# [BRIEF]
Please put each line of the listing below into a numbered list, leaving out any blank lines.

>>

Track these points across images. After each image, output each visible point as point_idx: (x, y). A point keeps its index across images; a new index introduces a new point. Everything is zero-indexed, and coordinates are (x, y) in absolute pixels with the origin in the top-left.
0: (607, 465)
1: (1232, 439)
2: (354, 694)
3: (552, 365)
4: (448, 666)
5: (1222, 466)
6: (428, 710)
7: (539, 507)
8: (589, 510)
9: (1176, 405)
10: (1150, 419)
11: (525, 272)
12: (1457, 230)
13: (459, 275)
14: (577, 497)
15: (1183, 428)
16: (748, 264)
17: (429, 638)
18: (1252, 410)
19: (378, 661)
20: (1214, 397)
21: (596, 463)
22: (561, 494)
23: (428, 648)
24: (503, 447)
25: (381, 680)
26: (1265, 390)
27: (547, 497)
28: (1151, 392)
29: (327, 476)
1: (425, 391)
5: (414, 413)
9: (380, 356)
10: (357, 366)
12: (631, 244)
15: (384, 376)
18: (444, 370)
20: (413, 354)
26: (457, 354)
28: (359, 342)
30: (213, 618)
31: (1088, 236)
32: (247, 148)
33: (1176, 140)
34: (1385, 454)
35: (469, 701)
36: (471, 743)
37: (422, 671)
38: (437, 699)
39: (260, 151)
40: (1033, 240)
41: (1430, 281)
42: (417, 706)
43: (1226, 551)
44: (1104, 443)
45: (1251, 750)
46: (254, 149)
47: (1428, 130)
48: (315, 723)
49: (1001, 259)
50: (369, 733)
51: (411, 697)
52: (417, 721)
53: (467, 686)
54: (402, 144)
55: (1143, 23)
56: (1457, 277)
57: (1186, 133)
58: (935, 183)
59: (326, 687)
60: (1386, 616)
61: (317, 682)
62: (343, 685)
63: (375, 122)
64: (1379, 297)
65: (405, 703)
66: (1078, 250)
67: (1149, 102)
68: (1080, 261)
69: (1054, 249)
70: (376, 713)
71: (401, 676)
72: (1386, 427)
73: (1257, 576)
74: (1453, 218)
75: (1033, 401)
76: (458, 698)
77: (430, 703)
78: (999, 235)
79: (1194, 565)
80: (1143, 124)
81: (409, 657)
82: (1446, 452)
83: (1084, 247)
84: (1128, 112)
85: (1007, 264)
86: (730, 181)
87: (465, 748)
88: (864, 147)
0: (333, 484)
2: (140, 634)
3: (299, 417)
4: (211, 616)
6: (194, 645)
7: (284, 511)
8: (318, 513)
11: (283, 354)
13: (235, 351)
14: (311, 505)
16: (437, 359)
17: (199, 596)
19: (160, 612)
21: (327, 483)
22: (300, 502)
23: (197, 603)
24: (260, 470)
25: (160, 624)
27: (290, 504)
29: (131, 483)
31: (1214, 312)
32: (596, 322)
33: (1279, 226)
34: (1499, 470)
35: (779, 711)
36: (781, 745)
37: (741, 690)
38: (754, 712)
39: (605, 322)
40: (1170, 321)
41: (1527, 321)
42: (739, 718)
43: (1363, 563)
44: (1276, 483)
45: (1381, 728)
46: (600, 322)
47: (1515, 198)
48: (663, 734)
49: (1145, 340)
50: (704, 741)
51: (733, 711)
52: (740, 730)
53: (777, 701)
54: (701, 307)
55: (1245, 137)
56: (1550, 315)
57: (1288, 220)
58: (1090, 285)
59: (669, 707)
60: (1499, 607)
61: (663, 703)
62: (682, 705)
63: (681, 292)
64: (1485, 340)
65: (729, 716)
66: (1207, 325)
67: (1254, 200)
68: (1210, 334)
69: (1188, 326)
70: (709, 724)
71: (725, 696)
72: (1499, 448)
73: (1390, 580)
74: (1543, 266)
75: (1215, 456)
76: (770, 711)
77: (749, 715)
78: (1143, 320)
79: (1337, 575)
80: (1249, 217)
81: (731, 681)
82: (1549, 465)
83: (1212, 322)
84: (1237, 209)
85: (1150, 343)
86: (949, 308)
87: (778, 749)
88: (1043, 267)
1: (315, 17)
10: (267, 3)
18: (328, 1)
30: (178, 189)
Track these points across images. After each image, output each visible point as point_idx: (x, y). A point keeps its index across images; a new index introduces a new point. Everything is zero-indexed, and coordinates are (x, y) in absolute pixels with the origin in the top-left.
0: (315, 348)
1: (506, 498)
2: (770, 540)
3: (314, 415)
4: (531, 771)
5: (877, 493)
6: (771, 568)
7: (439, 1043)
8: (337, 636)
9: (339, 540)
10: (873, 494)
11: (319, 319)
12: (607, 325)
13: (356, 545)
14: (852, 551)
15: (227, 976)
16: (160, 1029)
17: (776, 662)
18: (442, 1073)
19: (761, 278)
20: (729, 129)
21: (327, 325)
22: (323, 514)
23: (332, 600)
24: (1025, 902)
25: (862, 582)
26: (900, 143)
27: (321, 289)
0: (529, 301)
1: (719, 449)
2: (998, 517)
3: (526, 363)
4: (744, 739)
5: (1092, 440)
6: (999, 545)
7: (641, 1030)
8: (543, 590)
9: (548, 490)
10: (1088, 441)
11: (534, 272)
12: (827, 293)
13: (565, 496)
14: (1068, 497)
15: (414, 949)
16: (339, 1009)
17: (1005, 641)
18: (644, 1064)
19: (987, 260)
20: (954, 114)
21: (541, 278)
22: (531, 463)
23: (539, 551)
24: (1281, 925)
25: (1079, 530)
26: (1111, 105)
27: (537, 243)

<<

# [SOLUTION TO THE EXERCISE]
1. Track these points across images. After each image, output each visible point as point_idx: (x, y). A point keeps its index across images; a new index introduces a new point. Everything is zero-indexed, and coordinates are (x, y) in absolute pixels with the origin in the top-left.
2. 0: (607, 465)
3. 1: (1232, 439)
4. 2: (354, 694)
5. 3: (552, 365)
6. 4: (448, 666)
7. 5: (1222, 466)
8. 6: (428, 710)
9. 7: (539, 507)
10. 8: (589, 510)
11. 9: (1176, 405)
12. 10: (1150, 419)
13. 11: (525, 272)
14. 12: (1457, 230)
15. 13: (459, 275)
16. 14: (577, 497)
17. 15: (1183, 428)
18. 16: (748, 264)
19. 17: (429, 638)
20. 18: (1252, 410)
21. 19: (378, 661)
22. 20: (1214, 397)
23. 21: (596, 463)
24. 22: (561, 494)
25. 23: (428, 648)
26. 24: (503, 447)
27. 25: (381, 680)
28. 26: (1265, 390)
29. 27: (547, 497)
30. 28: (1151, 392)
31. 29: (327, 476)
32. 1: (425, 391)
33. 5: (414, 413)
34. 9: (380, 356)
35. 10: (357, 366)
36. 12: (631, 244)
37. 15: (384, 376)
38. 18: (444, 370)
39. 20: (413, 354)
40. 26: (457, 354)
41. 28: (359, 342)
42. 30: (213, 618)
43. 31: (1088, 236)
44. 32: (247, 148)
45. 33: (1176, 140)
46. 34: (1385, 454)
47. 35: (469, 701)
48. 36: (471, 743)
49. 37: (422, 671)
50. 38: (437, 699)
51. 39: (260, 151)
52. 40: (1033, 240)
53. 41: (1430, 281)
54. 42: (417, 706)
55. 43: (1226, 551)
56. 44: (1104, 443)
57. 45: (1251, 750)
58. 46: (254, 149)
59. 47: (1428, 130)
60. 48: (315, 723)
61. 49: (1001, 259)
62. 50: (369, 733)
63. 51: (411, 697)
64. 52: (417, 721)
65. 53: (467, 686)
66. 54: (402, 144)
67. 55: (1143, 23)
68. 56: (1457, 277)
69. 57: (1186, 133)
70. 58: (935, 183)
71. 59: (326, 687)
72. 60: (1386, 616)
73. 61: (317, 682)
74. 62: (343, 685)
75. 63: (375, 122)
76. 64: (1379, 297)
77. 65: (405, 703)
78. 66: (1078, 250)
79. 67: (1149, 102)
80. 68: (1080, 261)
81. 69: (1054, 249)
82. 70: (376, 713)
83. 71: (401, 676)
84. 72: (1386, 427)
85. 73: (1257, 576)
86. 74: (1453, 218)
87. 75: (1033, 401)
88. 76: (458, 698)
89. 77: (430, 703)
90. 78: (999, 235)
91. 79: (1194, 565)
92. 80: (1143, 124)
93. 81: (409, 657)
94. 82: (1446, 452)
95. 83: (1084, 247)
96. 84: (1128, 112)
97. 85: (1007, 264)
98. 86: (730, 181)
99. 87: (465, 748)
100. 88: (864, 147)
101. 0: (333, 484)
102. 2: (140, 634)
103. 3: (299, 417)
104. 4: (211, 616)
105. 6: (194, 645)
106. 7: (284, 511)
107. 8: (318, 513)
108. 11: (283, 354)
109. 13: (235, 351)
110. 14: (311, 505)
111. 16: (437, 359)
112. 17: (199, 596)
113. 19: (160, 612)
114. 21: (327, 483)
115. 22: (300, 502)
116. 23: (197, 603)
117. 24: (260, 470)
118. 25: (160, 624)
119. 27: (290, 504)
120. 29: (131, 483)
121. 31: (1214, 312)
122. 32: (596, 322)
123. 33: (1279, 226)
124. 34: (1499, 470)
125. 35: (779, 711)
126. 36: (781, 745)
127. 37: (741, 690)
128. 38: (754, 712)
129. 39: (605, 322)
130. 40: (1170, 321)
131. 41: (1527, 321)
132. 42: (739, 718)
133. 43: (1363, 563)
134. 44: (1276, 483)
135. 45: (1381, 728)
136. 46: (600, 322)
137. 47: (1515, 198)
138. 48: (663, 734)
139. 49: (1145, 340)
140. 50: (704, 741)
141. 51: (733, 711)
142. 52: (740, 730)
143. 53: (777, 701)
144. 54: (701, 307)
145. 55: (1245, 137)
146. 56: (1550, 315)
147. 57: (1288, 220)
148. 58: (1090, 285)
149. 59: (669, 707)
150. 60: (1499, 607)
151. 61: (663, 703)
152. 62: (682, 705)
153. 63: (681, 292)
154. 64: (1485, 340)
155. 65: (729, 716)
156. 66: (1207, 325)
157. 67: (1254, 200)
158. 68: (1210, 334)
159. 69: (1188, 326)
160. 70: (709, 724)
161. 71: (725, 696)
162. 72: (1499, 448)
163. 73: (1390, 580)
164. 74: (1543, 266)
165. 75: (1215, 456)
166. 76: (770, 711)
167. 77: (749, 715)
168. 78: (1143, 320)
169. 79: (1337, 575)
170. 80: (1249, 217)
171. 81: (731, 681)
172. 82: (1549, 465)
173. 83: (1212, 322)
174. 84: (1237, 209)
175. 85: (1150, 343)
176. 86: (949, 308)
177. 87: (778, 749)
178. 88: (1043, 267)
179. 1: (315, 17)
180. 10: (267, 3)
181. 18: (328, 1)
182. 30: (178, 189)
183. Track these points across images. After each image, output each visible point as point_idx: (x, y). A point keeps its index across images; a new index introduces a new point. Everything is zero-indexed, and coordinates are (x, y) in absolute pixels with the origin in the top-left.
184. 0: (315, 348)
185. 1: (506, 498)
186. 2: (770, 540)
187. 3: (314, 415)
188. 4: (531, 771)
189. 5: (877, 493)
190. 6: (771, 568)
191. 7: (439, 1043)
192. 8: (337, 636)
193. 9: (339, 540)
194. 10: (873, 494)
195. 11: (319, 319)
196. 12: (607, 325)
197. 13: (356, 545)
198. 14: (852, 551)
199. 15: (227, 976)
200. 16: (160, 1029)
201. 17: (776, 662)
202. 18: (442, 1073)
203. 19: (761, 278)
204. 20: (729, 129)
205. 21: (327, 325)
206. 22: (323, 514)
207. 23: (332, 600)
208. 24: (1025, 902)
209. 25: (862, 582)
210. 26: (900, 143)
211. 27: (321, 289)
212. 0: (529, 301)
213. 1: (719, 449)
214. 2: (998, 517)
215. 3: (526, 363)
216. 4: (744, 739)
217. 5: (1092, 440)
218. 6: (999, 545)
219. 7: (641, 1030)
220. 8: (543, 590)
221. 9: (548, 490)
222. 10: (1088, 441)
223. 11: (534, 272)
224. 12: (827, 293)
225. 13: (565, 496)
226. 14: (1068, 497)
227. 15: (414, 949)
228. 16: (339, 1009)
229. 17: (1005, 641)
230. 18: (644, 1064)
231. 19: (987, 260)
232. 20: (954, 114)
233. 21: (541, 278)
234. 22: (531, 463)
235. 23: (539, 551)
236. 24: (1281, 925)
237. 25: (1079, 530)
238. 26: (1111, 105)
239. 27: (537, 243)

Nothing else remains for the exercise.